Извещение в газете | страница 63



Выйдя из кафе, мы попрощались. Я отправилась в издательство, Юст исчез за углом соседней улицы. Должна признать, он оставил меня в замешательстве. Что все это значило? Что он говорил серьезно, а что — в шутку? Или у него все в равной мере — и в шутку, и всерьез? Как же относится он к жизни?

А теперь такой финал. Тут концы с концами не сходятся. А может, все-таки сходятся? Только мы в этом не разобрались?

Не сердись, Герберт, я заговорилась. Но мне хочется, чтобы между нами не оставалось никаких неясностей.

Эва смотрела куда-то мимо меня, из темноты она опять выдвинулась в светлый круг лампы.

Я окинул ее взглядом и вновь, в который раз, убедился, что она — красивая женщина. Неприязнь моя исчезла, уступила место чувству горечи и печали. Да разве мне когда-нибудь в последние годы и вообще когда-нибудь приходило в голову поговорить с Эвой так заинтересованно о ее работе, как сделал это Юст в маленьком кафе на Унтер-ден-Линден? Я с уважением относился к ее работе, но без должного понимания. Литературные направления, прекрасно, они, конечно, есть, но меня они никогда не интересовали. Я, думается мне, нормальный читатель, который судит о книге только так: нравится или не нравится. Ничего не скажешь, удобная, если не сказать ограниченная, позиция человека, жена которого занимается литературой. Должен в придачу признаться, что Эва активно интересуется моей работой в школе и всеми связанными с педагогикой проблемами. Мое самодовольное тому объяснение: у нас дети. Они же ходят в школу, а какая мать не проявит к этому интерес?

Юст все-таки больше значил для моей жены, чем она полагает. В минуты раздумья, в тиши нашей комнаты, глядя на ее бледное красивое лицо, я в этом не сомневался. Встреча с Юстом — пусть она этого не признает, да и не нужно, ей не в чем себя упрекнуть — была для нее чревата опасностью. Я мог бы сказать, что теперь, когда Манфред Юст ушел из жизни, опасность миновала. Мысль такая мелькнула у меня, но я, устыдившись, тотчас прогнал ее. Это же самообман. Угрозы нашему браку, которая могла исходить от Юста, более не существовало. Но взгляды его не ушли вместе с ним, сила его воздействия не исчезла.

— Почему ты молчишь, Герберт? — спросила Эва.

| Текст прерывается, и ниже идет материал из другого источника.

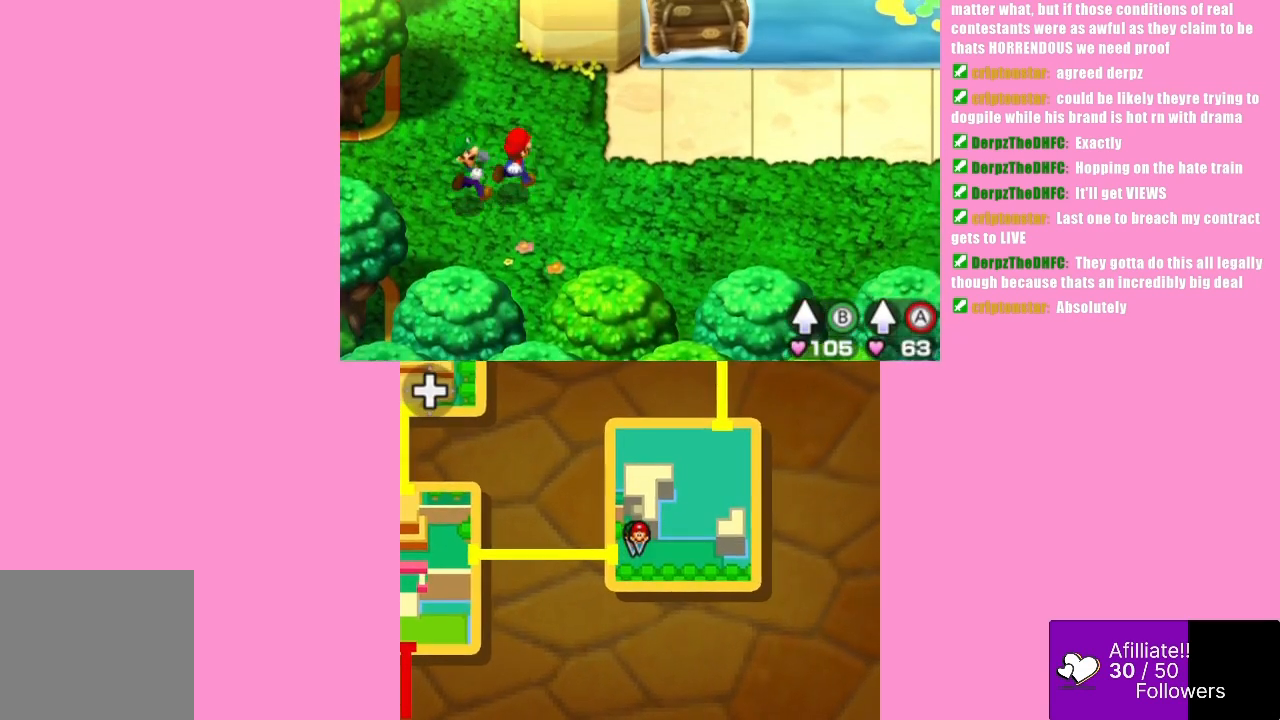
{"buttons": [], "left_stick": "up-left", "events": [[33, "left_stick", "up"], [233, "left_stick", "up-left"]]}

В первую минуту я собирался сказать все откровенно, выложить все, что думал, все-все собирался я сказать. Но не произнес ни слова — не хватило мужества, к тому же я опасался, что перевру или коряво передам свои мысли. А мысли мои не лишены были горечи. Поможет ли нам это? Вернее говоря, поможет ли это мне? Мне хотелось спокойно поразмыслить о нашем браке с Эвой, хотелось отвратить потенциальные опасности. В конце-то концов, мне нужно благодарить мертвого Юста, он помог мне очнуться от толстокожего самодовольства.